= EXERCISE OBJECTIVE =
Please rewrite the data below, swapping "Shinobi Striker" for "Shinobi Strikers" and keeping everything else unchanged.

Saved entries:
[Start of section]
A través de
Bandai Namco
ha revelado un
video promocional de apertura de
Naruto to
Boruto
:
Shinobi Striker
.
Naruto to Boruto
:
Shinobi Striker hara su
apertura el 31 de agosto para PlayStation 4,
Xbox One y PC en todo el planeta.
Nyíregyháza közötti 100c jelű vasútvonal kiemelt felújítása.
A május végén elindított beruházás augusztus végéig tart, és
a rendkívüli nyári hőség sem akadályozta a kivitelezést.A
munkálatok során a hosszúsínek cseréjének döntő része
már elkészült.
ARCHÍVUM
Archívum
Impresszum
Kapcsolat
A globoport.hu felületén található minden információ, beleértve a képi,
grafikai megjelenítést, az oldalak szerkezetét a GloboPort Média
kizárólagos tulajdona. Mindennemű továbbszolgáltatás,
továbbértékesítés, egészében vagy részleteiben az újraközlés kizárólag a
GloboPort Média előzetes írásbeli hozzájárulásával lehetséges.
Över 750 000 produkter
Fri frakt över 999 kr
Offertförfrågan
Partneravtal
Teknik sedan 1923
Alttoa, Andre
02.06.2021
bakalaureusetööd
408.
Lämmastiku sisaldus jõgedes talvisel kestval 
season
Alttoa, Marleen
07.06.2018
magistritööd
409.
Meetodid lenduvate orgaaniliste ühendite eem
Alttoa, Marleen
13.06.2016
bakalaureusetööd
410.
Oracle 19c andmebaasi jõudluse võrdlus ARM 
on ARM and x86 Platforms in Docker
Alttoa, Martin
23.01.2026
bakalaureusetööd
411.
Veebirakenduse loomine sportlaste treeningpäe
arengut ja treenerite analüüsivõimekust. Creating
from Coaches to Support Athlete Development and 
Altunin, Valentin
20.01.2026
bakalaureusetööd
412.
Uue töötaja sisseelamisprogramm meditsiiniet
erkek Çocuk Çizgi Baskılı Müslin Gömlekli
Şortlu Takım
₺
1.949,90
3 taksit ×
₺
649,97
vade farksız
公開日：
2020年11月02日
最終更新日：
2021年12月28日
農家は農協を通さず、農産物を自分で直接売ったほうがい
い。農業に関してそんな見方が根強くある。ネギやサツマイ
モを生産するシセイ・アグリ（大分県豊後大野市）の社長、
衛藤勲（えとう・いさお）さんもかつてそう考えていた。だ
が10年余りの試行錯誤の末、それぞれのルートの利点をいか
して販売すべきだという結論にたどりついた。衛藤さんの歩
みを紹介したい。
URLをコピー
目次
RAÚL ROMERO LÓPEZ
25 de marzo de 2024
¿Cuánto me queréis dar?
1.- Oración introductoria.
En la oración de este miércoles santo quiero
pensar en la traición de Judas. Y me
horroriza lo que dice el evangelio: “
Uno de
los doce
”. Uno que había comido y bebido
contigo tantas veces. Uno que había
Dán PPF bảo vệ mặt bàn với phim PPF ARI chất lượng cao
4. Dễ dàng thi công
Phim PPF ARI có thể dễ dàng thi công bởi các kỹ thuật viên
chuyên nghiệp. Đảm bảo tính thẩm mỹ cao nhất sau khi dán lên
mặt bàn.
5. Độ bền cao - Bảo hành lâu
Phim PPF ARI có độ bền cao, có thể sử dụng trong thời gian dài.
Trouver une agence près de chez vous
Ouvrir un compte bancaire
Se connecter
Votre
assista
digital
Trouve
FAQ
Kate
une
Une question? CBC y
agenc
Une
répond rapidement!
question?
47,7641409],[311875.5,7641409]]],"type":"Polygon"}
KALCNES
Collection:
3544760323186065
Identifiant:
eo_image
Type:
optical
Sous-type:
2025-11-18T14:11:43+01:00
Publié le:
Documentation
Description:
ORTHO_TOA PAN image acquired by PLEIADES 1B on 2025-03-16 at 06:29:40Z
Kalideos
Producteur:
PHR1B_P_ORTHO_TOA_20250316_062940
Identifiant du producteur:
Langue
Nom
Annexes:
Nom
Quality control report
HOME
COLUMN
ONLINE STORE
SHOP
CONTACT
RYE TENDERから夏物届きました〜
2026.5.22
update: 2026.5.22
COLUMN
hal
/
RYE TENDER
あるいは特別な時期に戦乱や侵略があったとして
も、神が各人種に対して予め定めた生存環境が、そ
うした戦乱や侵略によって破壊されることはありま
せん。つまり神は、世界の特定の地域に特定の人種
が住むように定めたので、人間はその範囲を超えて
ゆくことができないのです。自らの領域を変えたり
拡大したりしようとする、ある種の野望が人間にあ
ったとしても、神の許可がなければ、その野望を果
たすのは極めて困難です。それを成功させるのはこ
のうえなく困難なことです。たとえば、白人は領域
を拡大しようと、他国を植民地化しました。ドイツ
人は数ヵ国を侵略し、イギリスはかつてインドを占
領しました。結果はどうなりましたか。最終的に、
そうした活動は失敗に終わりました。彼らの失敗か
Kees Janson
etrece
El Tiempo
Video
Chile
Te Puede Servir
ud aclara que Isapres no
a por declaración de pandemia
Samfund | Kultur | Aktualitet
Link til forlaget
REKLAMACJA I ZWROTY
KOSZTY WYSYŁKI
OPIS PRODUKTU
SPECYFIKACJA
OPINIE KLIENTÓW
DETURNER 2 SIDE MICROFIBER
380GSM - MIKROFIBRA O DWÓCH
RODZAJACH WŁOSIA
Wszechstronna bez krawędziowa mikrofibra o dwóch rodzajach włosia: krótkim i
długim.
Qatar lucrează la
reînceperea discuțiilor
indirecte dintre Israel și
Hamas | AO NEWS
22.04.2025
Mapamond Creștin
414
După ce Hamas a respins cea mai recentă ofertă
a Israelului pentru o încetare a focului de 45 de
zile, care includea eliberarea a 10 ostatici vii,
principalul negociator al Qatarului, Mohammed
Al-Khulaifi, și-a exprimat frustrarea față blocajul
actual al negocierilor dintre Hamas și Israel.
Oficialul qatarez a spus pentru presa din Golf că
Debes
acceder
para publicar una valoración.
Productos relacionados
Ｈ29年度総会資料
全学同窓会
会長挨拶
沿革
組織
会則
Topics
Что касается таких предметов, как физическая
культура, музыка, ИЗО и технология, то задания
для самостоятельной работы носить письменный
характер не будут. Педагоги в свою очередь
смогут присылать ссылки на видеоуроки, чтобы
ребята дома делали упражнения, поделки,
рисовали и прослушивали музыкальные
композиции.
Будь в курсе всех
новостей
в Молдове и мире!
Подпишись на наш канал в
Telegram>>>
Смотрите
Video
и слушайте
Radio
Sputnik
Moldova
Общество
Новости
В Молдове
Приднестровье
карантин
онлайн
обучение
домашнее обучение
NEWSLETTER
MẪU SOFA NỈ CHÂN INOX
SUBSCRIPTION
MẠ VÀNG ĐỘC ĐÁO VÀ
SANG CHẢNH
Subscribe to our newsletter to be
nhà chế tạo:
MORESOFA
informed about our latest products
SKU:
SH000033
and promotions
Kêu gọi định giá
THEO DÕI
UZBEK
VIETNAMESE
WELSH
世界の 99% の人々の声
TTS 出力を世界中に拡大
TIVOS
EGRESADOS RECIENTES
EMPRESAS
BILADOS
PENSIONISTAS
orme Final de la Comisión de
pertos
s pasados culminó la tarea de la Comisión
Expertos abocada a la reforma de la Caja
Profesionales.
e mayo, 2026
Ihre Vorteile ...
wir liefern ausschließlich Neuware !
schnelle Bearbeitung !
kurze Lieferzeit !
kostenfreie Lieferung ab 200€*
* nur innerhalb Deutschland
[End of section]
= TASK SOLUTION =
A través de
Bandai Namco
ha revelado un
video promocional de apertura de
Naruto to
Boruto
:
Shinobi Strikers
.
Naruto to Boruto
:
Shinobi Strikers hara su
apertura el 31 de agosto para PlayStation 4,
Xbox One y PC en todo el planeta.
Nyíregyháza közötti 100c jelű vasútvonal kiemelt felújítása.
A május végén elindított beruházás augusztus végéig tart, és
a rendkívüli nyári hőség sem akadályozta a kivitelezést.A
munkálatok során a hosszúsínek cseréjének döntő része
már elkészült.
ARCHÍVUM
Archívum
Impresszum
Kapcsolat
A globoport.hu felületén található minden információ, beleértve a képi,
grafikai megjelenítést, az oldalak szerkezetét a GloboPort Média
kizárólagos tulajdona. Mindennemű továbbszolgáltatás,
továbbértékesítés, egészében vagy részleteiben az újraközlés kizárólag a
GloboPort Média előzetes írásbeli hozzájárulásával lehetséges.
Över 750 000 produkter
Fri frakt över 999 kr
Offertförfrågan
Partneravtal
Teknik sedan 1923
Alttoa, Andre
02.06.2021
bakalaureusetööd
408.
Lämmastiku sisaldus jõgedes talvisel kestval 
season
Alttoa, Marleen
07.06.2018
magistritööd
409.
Meetodid lenduvate orgaaniliste ühendite eem
Alttoa, Marleen
13.06.2016
bakalaureusetööd
410.
Oracle 19c andmebaasi jõudluse võrdlus ARM 
on ARM and x86 Platforms in Docker
Alttoa, Martin
23.01.2026
bakalaureusetööd
411.
Veebirakenduse loomine sportlaste treeningpäe
arengut ja treenerite analüüsivõimekust. Creating
from Coaches to Support Athlete Development and 
Altunin, Valentin
20.01.2026
bakalaureusetööd
412.
Uue töötaja sisseelamisprogramm meditsiiniet
erkek Çocuk Çizgi Baskılı Müslin Gömlekli
Şortlu Takım
₺
1.949,90
3 taksit ×
₺
649,97
vade farksız
公開日：
2020年11月02日
最終更新日：
2021年12月28日
農家は農協を通さず、農産物を自分で直接売ったほうがい
い。農業に関してそんな見方が根強くある。ネギやサツマイ
モを生産するシセイ・アグリ（大分県豊後大野市）の社長、
衛藤勲（えとう・いさお）さんもかつてそう考えていた。だ
が10年余りの試行錯誤の末、それぞれのルートの利点をいか
して販売すべきだという結論にたどりついた。衛藤さんの歩
みを紹介したい。
URLをコピー
目次
RAÚL ROMERO LÓPEZ
25 de marzo de 2024
¿Cuánto me queréis dar?
1.- Oración introductoria.
En la oración de este miércoles santo quiero
pensar en la traición de Judas. Y me
horroriza lo que dice el evangelio: “
Uno de
los doce
”. Uno que había comido y bebido
contigo tantas veces. Uno que había
Dán PPF bảo vệ mặt bàn với phim PPF ARI chất lượng cao
4. Dễ dàng thi công
Phim PPF ARI có thể dễ dàng thi công bởi các kỹ thuật viên
chuyên nghiệp. Đảm bảo tính thẩm mỹ cao nhất sau khi dán lên
mặt bàn.
5. Độ bền cao - Bảo hành lâu
Phim PPF ARI có độ bền cao, có thể sử dụng trong thời gian dài.
Trouver une agence près de chez vous
Ouvrir un compte bancaire
Se connecter
Votre
assista
digital
Trouve
FAQ
Kate
une
Une question? CBC y
agenc
Une
répond rapidement!
question?
47,7641409],[311875.5,7641409]]],"type":"Polygon"}
KALCNES
Collection:
3544760323186065
Identifiant:
eo_image
Type:
optical
Sous-type:
2025-11-18T14:11:43+01:00
Publié le:
Documentation
Description:
ORTHO_TOA PAN image acquired by PLEIADES 1B on 2025-03-16 at 06:29:40Z
Kalideos
Producteur:
PHR1B_P_ORTHO_TOA_20250316_062940
Identifiant du producteur:
Langue
Nom
Annexes:
Nom
Quality control report
HOME
COLUMN
ONLINE STORE
SHOP
CONTACT
RYE TENDERから夏物届きました〜
2026.5.22
update: 2026.5.22
COLUMN
hal
/
RYE TENDER
あるいは特別な時期に戦乱や侵略があったとして
も、神が各人種に対して予め定めた生存環境が、そ
うした戦乱や侵略によって破壊されることはありま
せん。つまり神は、世界の特定の地域に特定の人種
が住むように定めたので、人間はその範囲を超えて
ゆくことができないのです。自らの領域を変えたり
拡大したりしようとする、ある種の野望が人間にあ
ったとしても、神の許可がなければ、その野望を果
たすのは極めて困難です。それを成功させるのはこ
のうえなく困難なことです。たとえば、白人は領域
を拡大しようと、他国を植民地化しました。ドイツ
人は数ヵ国を侵略し、イギリスはかつてインドを占
領しました。結果はどうなりましたか。最終的に、
そうした活動は失敗に終わりました。彼らの失敗か
Kees Janson
etrece
El Tiempo
Video
Chile
Te Puede Servir
ud aclara que Isapres no
a por declaración de pandemia
Samfund | Kultur | Aktualitet
Link til forlaget
REKLAMACJA I ZWROTY
KOSZTY WYSYŁKI
OPIS PRODUKTU
SPECYFIKACJA
OPINIE KLIENTÓW
DETURNER 2 SIDE MICROFIBER
380GSM - MIKROFIBRA O DWÓCH
RODZAJACH WŁOSIA
Wszechstronna bez krawędziowa mikrofibra o dwóch rodzajach włosia: krótkim i
długim.
Qatar lucrează la
reînceperea discuțiilor
indirecte dintre Israel și
Hamas | AO NEWS
22.04.2025
Mapamond Creștin
414
După ce Hamas a respins cea mai recentă ofertă
a Israelului pentru o încetare a focului de 45 de
zile, care includea eliberarea a 10 ostatici vii,
principalul negociator al Qatarului, Mohammed
Al-Khulaifi, și-a exprimat frustrarea față blocajul
actual al negocierilor dintre Hamas și Israel.
Oficialul qatarez a spus pentru presa din Golf că
Debes
acceder
para publicar una valoración.
Productos relacionados
Ｈ29年度総会資料
全学同窓会
会長挨拶
沿革
組織
会則
Topics
Что касается таких предметов, как физическая
культура, музыка, ИЗО и технология, то задания
для самостоятельной работы носить письменный
характер не будут. Педагоги в свою очередь
смогут присылать ссылки на видеоуроки, чтобы
ребята дома делали упражнения, поделки,
рисовали и прослушивали музыкальные
композиции.
Будь в курсе всех
новостей
в Молдове и мире!
Подпишись на наш канал в
Telegram>>>
Смотрите
Video
и слушайте
Radio
Sputnik
Moldova
Общество
Новости
В Молдове
Приднестровье
карантин
онлайн
обучение
домашнее обучение
NEWSLETTER
MẪU SOFA NỈ CHÂN INOX
SUBSCRIPTION
MẠ VÀNG ĐỘC ĐÁO VÀ
SANG CHẢNH
Subscribe to our newsletter to be
nhà chế tạo:
MORESOFA
informed about our latest products
SKU:
SH000033
and promotions
Kêu gọi định giá
THEO DÕI
UZBEK
VIETNAMESE
WELSH
世界の 99% の人々の声
TTS 出力を世界中に拡大
TIVOS
EGRESADOS RECIENTES
EMPRESAS
BILADOS
PENSIONISTAS
orme Final de la Comisión de
pertos
s pasados culminó la tarea de la Comisión
Expertos abocada a la reforma de la Caja
Profesionales.
e mayo, 2026
Ihre Vorteile ...
wir liefern ausschließlich Neuware !
schnelle Bearbeitung !
kurze Lieferzeit !
kostenfreie Lieferung ab 200€*
* nur innerhalb Deutschland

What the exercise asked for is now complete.